** TO DO **
Filter the entries below, copying out each line that contains the word "amorosa".

[Collected data]

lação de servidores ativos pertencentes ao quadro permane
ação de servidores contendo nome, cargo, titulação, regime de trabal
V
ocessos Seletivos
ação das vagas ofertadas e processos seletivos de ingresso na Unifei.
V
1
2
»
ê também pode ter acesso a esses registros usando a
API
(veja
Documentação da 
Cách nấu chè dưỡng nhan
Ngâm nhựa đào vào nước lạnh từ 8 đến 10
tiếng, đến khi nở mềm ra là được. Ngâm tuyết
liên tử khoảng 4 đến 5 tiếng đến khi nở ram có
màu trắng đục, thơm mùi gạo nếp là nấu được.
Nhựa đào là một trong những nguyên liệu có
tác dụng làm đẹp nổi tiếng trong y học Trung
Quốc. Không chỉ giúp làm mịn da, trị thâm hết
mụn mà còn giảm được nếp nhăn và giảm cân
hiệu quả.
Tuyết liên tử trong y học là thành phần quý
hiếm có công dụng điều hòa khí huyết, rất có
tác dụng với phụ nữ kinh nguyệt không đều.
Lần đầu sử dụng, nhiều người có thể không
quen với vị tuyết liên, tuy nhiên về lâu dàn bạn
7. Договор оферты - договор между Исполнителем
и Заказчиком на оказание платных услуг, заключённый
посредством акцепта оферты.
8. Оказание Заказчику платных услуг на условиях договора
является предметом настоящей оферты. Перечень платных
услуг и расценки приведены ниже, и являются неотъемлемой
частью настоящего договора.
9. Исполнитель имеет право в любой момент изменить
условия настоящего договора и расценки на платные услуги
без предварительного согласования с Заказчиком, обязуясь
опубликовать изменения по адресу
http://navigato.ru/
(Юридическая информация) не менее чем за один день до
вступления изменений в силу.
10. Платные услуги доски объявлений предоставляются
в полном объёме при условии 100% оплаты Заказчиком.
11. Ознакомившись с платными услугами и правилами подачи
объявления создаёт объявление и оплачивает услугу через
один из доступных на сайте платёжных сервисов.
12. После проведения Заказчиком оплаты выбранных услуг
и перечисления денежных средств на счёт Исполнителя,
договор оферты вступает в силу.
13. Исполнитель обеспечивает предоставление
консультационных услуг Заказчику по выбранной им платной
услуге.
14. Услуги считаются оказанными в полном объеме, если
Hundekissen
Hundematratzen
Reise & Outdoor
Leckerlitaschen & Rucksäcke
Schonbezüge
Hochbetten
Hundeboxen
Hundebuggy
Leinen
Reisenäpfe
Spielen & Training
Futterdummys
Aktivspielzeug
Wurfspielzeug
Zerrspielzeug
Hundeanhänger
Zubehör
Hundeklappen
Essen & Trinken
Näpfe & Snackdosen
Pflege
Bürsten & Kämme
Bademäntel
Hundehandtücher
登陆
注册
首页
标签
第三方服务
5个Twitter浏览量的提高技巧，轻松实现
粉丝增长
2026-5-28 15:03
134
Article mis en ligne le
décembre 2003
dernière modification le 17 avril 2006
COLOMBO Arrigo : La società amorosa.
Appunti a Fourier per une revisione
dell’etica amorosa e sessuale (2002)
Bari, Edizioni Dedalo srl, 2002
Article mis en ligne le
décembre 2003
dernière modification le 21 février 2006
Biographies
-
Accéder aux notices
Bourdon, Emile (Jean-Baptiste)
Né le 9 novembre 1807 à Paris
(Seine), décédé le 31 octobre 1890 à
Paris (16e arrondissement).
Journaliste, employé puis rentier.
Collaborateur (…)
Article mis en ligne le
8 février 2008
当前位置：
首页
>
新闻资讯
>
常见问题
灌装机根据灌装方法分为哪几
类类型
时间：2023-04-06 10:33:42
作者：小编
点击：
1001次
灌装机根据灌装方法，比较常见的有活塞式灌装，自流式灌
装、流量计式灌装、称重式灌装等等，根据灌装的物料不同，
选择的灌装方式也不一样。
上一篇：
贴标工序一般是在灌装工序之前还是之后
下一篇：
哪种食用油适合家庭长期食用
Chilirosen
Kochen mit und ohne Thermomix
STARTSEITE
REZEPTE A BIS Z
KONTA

** TASK RESPONSE **
COLOMBO Arrigo : La società amorosa.
dell’etica amorosa e sessuale (2002)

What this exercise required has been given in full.